All fifteen seats in the Legislature of Guam are up for election. Democrats, under Speaker Judith T.P. Won Pat, controlled ten seats in the Legislature before the 2010 election, while Republicans held five seats.

== Vice Mayor of Agat ==
=== Candidates ===
==== Democratic ====
- Former Guam Youth Congress Derick Baza Hills, is a resident of Agat and previously served as Speaker from 2008 to 2010.

==== Republican ====
- Vice Mayor Agustin Quintanilla is running for re-election.
- Joseph Nededog Salas is a current resident of Agat and running for Vice Mayor.

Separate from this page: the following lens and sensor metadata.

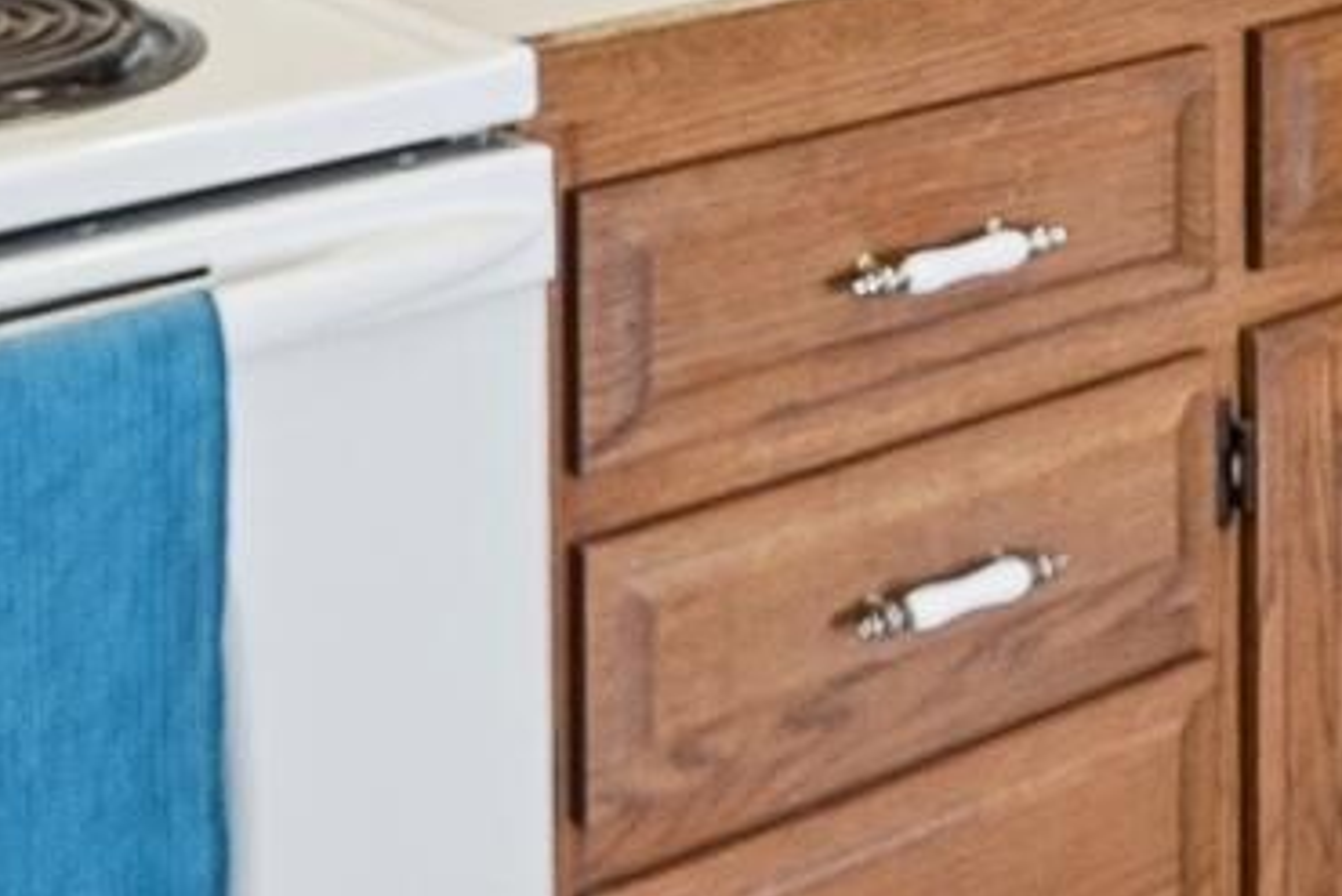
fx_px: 3021
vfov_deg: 14.1
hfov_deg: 24.0
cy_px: -916
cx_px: 1327
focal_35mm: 81
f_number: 5.6
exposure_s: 1/200
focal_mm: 10
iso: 125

=== Primary Election Results ===

Democratic primary results
| Party |  | Candidate | Votes | % |
|---|---|---|---|---|
|  | Democratic | Derick Baza Hills | 297 |  |
| Total votes |  |  |  |  |

Republican primary results
| Party |  | Candidate | Votes | % |
|---|---|---|---|---|
|  | Republican | Agustin G. Quintanilla | 599 |  |
|  | Republican | Joseph N. Salas | 329 |  |
| Total votes |  |  |  |  |

=== General Election Results ===

Vice Mayor of Agat results
| Party |  | Candidate | Votes | % |
|---|---|---|---|---|
|  | Republican | Agustin G. Quintanilla | 984 |  |
|  | Democratic | Derick Baza Hills | 788 |  |
| Total votes |  |  |  |  |

== Consolidated Commission on Utilities ==

===Candidates===
Three candidates are seeking election as CCU, will have three seats.

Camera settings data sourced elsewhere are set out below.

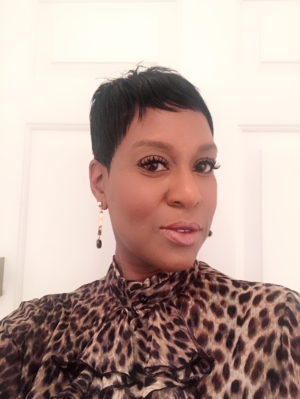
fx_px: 369
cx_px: 150
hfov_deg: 44.2
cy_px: 200
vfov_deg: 56.8
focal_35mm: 32
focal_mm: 2.87
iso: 160
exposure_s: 1/25
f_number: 2.2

- Eloy Perez Hara, current CCU Vice-chair
- Benigno Manibusan Palomo, current CCU Vice-chair
- Simon A. Sanchez II, current CCU Chairman and son of the late former University of Guam President Dr. Pedro C. Sanchez, and the grandson of the late School superintendent Simon A. Sanchez.

===Results===

Consolidated Commission on Utilities
| Party |  | Candidate | Votes | % |
|---|---|---|---|---|
|  | Nonpartisan | Simon A. Sanchez II (incumbent) | 20,496 |  |
|  | Nonpartisan | Benigno M. Palomo (incumbent) | 17,025 |  |
|  | Nonpartisan | Eloy P. Hara (incumbent) | 14,881 |  |
| Total votes |  |  |  |  |

== Judicial retention elections ==
The Chief Justice of the Supreme Court, F. Philip Carbullido, and one Superior Court Judge, Anita A. Sukola, were up for retention.